Mellanox Switches - Tips & Tricks

Notice: Page may contain affiliate links for which we may earn a small commission through services like Amazon Affiliates or Skimlinks.

NablaSquaredG

Layer 1 Magician
Aug 17, 2020
1,085
621
113
Similar to the glorious Brocade ICX Series (cheap & powerful 10gbE/40gbE switching) Thread, I'd like to use this thread to compile some knowledge about Mellanox switches that is spread over many places in the forum, which can be hard to find for newbies.

I will expand this thread / post over time, so if you have some information that you'd like to have added, just write it in a comment.

(MAXIMUM) SUPPORTED FIRMWARE VERSIONS:

Upgrading beyond these versions or using other versions may brick your switch and require a recovery procedure!


Name / TypesVersion
SwitchX / SwitchX-2 PowerPC (SX6036, SX6012, SX1016, etc...)3.6.8012 (no newer build for PowerPC available)
SwitchX / SwitchX-2 x86 (SX6710, SX1410, etc...)3.6.8012 (upgrading beyond WILL brick your switches BIOS)
Spectrum x86 (SN2100, SN2700, SN2010, etc)3.10.4XXX (DO NOT upgrade to 3.10.5000, 3.10.6004 etc.)
SwitchIB (SB7700)3.9.3124



As I don't have a lot of time right now (but want to get this done before I forget it), I'll just start with some basics



Overview of current Mellanox switch series that may be interesting for homelabs:

- Mellanox IS5000 Series: Old, Infiniband only switches. They should generally be avoided:

- Mellanox SX Series: 40G / 56G switches with Switch-X / SwitchX-2 chip. They come in different flavours (unmanaged / managed, full width, half width, etc... TODO: Full Model Listing). They are very energy efficient (TODO: Exact numbers). Most of them are PowerPC, but some are x86

Managed SX Series switches can do VPI - That means you can have some ports do Infiniband, some Ethernet at the same time and even use integrated IPoIB gateway functionality.

Highest supported firmware version (for managed switches): 3.6.8012
DO NOT try to update to a version beyond that on x86 switches - It may brick your switch by automatically doing a bios update that prevents the switch ASIC from being detected!


- Mellanox SB77XX/78XX series: 100G Infiniband switches with Switch-IB / Switch-IB 2 chip (no VPI like SX Series). x86 control plane, highest supported version: 3.9.3124
Very power efficient! SB7700 needs only 53W in IDLE (one PSU)
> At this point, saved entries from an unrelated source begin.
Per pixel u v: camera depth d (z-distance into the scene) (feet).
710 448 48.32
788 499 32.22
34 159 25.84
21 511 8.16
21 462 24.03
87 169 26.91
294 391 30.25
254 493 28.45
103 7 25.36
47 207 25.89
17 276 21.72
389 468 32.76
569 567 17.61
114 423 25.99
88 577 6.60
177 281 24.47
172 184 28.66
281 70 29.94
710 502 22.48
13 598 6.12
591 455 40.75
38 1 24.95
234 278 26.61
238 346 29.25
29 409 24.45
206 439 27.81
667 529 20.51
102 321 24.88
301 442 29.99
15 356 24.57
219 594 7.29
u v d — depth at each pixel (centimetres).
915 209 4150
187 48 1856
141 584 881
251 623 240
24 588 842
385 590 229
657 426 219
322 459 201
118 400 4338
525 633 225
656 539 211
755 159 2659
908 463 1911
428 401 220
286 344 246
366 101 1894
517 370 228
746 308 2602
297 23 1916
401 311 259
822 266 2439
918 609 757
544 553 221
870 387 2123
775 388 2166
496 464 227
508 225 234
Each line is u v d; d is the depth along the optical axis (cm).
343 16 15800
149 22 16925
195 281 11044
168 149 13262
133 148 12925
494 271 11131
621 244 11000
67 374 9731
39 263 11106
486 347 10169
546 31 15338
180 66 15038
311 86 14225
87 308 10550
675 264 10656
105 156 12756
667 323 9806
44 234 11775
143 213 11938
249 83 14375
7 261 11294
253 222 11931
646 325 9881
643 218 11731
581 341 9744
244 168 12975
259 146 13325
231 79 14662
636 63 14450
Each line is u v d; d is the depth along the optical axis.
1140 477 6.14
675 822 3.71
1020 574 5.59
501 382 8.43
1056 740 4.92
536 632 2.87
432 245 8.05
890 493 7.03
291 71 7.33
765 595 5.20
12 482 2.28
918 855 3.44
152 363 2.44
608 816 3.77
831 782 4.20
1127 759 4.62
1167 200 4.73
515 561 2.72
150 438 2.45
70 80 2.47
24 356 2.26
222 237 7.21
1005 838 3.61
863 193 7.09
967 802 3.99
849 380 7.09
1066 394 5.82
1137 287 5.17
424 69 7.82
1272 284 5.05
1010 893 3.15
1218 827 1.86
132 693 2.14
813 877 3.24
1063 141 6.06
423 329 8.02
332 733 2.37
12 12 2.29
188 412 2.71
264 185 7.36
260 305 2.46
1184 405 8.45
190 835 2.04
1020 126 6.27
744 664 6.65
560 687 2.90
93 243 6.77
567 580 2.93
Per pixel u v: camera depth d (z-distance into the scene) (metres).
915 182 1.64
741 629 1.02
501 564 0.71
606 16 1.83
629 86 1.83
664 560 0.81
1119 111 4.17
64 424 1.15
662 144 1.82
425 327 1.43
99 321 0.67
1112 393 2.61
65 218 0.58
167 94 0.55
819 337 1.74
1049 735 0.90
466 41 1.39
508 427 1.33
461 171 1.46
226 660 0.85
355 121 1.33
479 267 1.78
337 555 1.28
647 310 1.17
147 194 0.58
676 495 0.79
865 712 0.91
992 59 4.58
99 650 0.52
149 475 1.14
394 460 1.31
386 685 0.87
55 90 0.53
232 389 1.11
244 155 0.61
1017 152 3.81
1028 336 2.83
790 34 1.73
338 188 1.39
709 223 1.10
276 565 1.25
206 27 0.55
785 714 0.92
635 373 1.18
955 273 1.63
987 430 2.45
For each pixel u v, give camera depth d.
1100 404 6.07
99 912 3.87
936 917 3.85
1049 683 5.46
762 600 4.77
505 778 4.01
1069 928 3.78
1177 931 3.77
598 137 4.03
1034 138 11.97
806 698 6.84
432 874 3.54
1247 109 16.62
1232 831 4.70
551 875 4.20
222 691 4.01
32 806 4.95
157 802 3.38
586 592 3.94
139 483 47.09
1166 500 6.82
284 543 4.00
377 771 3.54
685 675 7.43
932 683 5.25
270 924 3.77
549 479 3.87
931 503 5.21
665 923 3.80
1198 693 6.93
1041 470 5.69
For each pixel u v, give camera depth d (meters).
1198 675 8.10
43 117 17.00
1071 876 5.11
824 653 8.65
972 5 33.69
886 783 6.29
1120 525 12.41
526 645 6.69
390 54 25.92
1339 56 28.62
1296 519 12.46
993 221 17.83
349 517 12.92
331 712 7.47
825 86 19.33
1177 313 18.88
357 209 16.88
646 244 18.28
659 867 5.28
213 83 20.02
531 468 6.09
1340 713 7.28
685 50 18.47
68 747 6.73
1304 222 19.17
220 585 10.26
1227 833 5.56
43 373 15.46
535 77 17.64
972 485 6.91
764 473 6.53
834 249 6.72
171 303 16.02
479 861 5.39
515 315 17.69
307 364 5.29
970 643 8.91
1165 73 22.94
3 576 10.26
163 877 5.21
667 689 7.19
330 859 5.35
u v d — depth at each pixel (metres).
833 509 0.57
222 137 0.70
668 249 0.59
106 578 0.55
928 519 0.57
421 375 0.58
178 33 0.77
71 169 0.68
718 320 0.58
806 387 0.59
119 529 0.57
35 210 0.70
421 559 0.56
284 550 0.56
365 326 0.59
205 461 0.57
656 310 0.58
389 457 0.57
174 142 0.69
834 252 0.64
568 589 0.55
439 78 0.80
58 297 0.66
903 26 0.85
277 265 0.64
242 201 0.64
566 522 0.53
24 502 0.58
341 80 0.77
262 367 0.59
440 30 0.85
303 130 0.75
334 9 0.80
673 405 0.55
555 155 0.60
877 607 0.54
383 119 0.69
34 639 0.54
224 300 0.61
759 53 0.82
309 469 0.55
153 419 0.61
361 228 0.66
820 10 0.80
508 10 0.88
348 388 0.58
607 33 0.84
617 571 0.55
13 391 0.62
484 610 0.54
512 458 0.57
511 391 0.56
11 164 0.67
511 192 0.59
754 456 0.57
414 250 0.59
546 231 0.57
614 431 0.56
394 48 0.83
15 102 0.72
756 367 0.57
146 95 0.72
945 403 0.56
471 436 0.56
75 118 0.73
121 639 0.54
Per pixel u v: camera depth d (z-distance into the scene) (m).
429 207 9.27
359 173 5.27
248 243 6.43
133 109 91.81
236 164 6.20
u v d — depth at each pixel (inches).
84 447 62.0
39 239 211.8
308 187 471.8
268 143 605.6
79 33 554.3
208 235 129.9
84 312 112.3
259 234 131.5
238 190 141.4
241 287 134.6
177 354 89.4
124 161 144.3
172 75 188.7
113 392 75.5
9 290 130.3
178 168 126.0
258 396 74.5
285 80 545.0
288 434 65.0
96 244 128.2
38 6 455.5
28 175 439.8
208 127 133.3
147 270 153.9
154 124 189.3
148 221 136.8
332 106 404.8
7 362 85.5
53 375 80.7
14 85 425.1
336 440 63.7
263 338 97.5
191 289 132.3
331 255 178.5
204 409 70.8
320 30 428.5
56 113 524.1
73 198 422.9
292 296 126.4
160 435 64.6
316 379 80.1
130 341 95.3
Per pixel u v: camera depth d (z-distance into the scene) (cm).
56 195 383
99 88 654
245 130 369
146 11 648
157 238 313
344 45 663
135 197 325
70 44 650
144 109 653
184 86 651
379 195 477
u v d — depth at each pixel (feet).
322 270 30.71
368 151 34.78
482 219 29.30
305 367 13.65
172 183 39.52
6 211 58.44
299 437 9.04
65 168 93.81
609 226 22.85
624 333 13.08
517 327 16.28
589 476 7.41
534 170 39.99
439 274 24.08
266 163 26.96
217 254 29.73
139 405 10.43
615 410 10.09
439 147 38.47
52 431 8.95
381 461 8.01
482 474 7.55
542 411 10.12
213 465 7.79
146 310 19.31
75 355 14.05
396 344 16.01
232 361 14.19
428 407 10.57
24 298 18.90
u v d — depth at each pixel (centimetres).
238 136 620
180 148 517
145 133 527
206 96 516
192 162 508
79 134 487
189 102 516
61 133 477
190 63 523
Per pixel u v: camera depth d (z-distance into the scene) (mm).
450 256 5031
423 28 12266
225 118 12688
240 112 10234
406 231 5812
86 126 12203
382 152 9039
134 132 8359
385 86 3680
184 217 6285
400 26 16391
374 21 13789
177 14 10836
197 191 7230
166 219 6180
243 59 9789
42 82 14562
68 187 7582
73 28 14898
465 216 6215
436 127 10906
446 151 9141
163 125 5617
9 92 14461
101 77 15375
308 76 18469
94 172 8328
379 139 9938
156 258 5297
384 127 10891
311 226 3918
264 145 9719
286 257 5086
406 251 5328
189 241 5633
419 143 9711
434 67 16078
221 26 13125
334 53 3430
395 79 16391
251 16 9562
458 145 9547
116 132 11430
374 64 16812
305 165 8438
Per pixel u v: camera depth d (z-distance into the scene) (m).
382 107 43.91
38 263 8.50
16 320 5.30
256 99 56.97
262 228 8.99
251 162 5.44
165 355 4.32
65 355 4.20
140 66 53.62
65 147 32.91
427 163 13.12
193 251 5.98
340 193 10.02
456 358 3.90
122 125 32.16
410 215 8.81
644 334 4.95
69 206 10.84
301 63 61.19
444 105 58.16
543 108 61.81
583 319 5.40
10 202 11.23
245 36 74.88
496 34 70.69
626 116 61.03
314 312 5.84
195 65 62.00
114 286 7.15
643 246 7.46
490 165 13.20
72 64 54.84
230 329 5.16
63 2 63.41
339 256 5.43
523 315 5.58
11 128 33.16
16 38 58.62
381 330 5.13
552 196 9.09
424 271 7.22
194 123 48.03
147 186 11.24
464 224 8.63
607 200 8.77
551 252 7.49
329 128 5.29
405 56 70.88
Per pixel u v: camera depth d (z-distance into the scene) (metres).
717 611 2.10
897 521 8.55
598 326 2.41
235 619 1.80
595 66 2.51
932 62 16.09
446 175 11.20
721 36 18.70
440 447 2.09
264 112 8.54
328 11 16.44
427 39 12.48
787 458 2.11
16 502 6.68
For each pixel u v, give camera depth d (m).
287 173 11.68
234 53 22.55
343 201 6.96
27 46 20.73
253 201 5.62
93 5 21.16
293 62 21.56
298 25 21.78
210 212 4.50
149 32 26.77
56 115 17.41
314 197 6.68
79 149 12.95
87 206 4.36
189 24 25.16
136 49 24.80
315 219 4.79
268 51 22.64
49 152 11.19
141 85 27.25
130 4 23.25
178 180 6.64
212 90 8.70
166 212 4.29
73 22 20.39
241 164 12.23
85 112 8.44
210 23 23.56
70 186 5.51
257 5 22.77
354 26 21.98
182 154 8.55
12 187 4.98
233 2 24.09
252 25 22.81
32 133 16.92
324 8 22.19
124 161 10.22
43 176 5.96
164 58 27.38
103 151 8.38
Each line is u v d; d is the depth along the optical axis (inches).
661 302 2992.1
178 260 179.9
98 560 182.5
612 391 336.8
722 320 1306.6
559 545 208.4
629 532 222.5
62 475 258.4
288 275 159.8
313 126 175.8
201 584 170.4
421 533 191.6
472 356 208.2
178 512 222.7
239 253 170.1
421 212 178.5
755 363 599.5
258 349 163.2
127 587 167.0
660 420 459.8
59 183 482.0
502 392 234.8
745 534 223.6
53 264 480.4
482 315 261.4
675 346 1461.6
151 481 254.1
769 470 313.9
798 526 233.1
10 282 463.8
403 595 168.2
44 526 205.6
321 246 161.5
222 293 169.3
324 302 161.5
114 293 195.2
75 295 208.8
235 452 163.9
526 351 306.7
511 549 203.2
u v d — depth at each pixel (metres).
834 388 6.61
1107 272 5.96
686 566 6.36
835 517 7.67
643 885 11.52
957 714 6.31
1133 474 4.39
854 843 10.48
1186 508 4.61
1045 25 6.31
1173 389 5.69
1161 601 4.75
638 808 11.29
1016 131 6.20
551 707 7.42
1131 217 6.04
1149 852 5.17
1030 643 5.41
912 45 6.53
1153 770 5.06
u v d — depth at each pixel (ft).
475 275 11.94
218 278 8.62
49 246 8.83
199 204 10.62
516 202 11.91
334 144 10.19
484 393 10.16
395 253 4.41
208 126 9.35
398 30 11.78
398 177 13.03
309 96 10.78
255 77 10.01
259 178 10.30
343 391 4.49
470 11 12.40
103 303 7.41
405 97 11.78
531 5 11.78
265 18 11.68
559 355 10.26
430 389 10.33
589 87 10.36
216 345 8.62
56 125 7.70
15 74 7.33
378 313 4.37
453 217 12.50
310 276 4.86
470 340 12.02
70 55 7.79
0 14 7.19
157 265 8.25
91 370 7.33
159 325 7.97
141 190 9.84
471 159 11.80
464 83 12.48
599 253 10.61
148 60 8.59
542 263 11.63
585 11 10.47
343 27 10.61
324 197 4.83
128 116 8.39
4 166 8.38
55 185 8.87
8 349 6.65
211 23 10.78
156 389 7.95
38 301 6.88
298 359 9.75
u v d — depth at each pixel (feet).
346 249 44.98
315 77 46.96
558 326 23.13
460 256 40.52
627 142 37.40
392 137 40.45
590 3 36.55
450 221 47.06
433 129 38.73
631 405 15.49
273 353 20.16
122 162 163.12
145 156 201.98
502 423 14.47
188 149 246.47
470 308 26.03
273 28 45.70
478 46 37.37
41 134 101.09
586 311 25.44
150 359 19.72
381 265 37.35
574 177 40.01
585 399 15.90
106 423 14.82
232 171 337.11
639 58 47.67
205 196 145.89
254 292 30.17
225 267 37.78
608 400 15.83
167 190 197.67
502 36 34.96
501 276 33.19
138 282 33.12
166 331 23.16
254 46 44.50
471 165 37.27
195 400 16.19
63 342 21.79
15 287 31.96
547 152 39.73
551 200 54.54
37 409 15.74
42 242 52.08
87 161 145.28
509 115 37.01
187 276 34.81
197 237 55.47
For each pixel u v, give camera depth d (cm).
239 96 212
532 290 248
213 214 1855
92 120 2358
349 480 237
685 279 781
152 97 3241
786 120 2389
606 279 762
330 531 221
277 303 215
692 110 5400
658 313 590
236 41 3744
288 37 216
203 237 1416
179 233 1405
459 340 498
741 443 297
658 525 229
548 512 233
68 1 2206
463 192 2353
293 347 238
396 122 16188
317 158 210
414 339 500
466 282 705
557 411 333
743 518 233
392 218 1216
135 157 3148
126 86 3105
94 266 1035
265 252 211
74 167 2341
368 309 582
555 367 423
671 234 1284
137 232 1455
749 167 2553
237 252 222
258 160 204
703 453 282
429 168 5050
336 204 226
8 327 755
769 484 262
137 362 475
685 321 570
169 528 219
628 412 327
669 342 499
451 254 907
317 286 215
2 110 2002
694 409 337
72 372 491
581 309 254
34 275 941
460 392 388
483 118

- Mellanox SN2XXX series: 100G Ethernet switches with Spectrum chip (no VPI like SX series). x86 control plane, highest supported version: ?? Apparently, it's 3.10.4100 (LTS)
Very power efficient. SN2700 needs only 51W in IDLE (one PSU), SN2100 about 35W iirc (after the fans have spun down)
They come in different flavours, but generally you have:
- SN2700: 19" 32x100G, Celeron 1047U, mSATA SSD (TODO: Expand)
- SN2100: 9.5" (half-width), Atom C2XXX (possibly affected by AVR54 bug?), M.2 SATA SSD
... and more (TODO: Full model listing)


Tips & Tricks for working with those switches:

- SN2XXX / SB7XXX series: Replace your SSDs and make backups! The original Innodisk 3ME SSDs are prone to failure (one died while I was taking an image).
You can use whatever mSATA (apparently all except SN2100) or M.2 SATA (apparently only SN2100) you want. My go-to model are Transcend 452T2 (e.g. TS128GMSA452T2)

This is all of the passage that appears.